# Work to be completed
Count the lines in the records below that contain the string "Leisti", matching case exactly, and give only the number.

Material shown: Begin

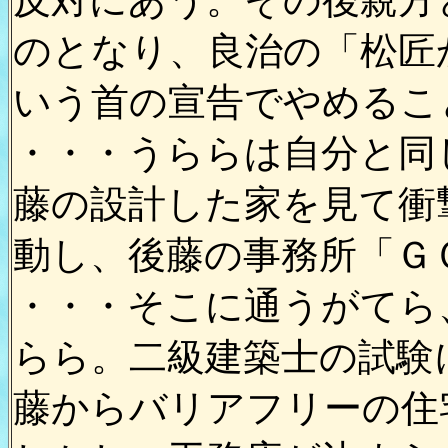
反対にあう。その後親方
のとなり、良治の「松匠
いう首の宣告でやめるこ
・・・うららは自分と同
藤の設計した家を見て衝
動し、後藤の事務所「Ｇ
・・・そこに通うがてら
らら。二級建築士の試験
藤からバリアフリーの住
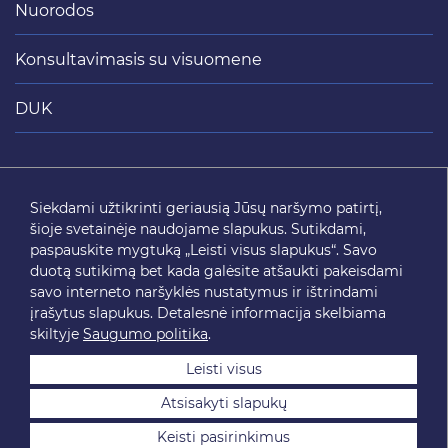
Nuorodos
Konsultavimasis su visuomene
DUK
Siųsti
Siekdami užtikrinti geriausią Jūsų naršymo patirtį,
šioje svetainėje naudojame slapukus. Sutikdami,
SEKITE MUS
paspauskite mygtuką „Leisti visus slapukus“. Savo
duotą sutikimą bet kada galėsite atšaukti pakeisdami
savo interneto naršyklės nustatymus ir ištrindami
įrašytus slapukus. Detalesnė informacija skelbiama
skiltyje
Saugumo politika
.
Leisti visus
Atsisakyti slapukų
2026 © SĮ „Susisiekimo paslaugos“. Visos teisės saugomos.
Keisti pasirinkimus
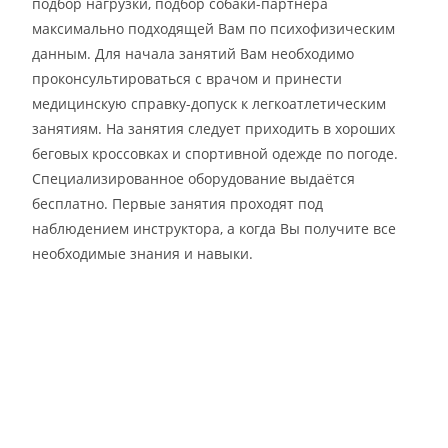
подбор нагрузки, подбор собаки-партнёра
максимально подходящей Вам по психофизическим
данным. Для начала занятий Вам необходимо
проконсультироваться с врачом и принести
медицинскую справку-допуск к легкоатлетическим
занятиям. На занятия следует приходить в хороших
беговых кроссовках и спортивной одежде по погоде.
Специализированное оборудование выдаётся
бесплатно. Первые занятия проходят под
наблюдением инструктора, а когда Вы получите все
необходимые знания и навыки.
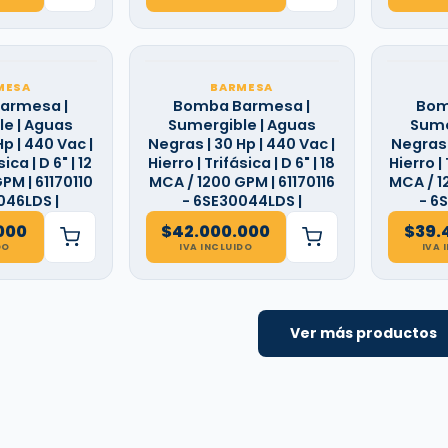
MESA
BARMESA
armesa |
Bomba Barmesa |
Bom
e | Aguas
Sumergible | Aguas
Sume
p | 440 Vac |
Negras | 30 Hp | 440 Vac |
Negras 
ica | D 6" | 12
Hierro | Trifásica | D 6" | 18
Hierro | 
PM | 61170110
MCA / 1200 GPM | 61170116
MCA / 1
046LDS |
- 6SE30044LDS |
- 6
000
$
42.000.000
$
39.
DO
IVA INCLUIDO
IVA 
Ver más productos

Material shown: End

# Output
2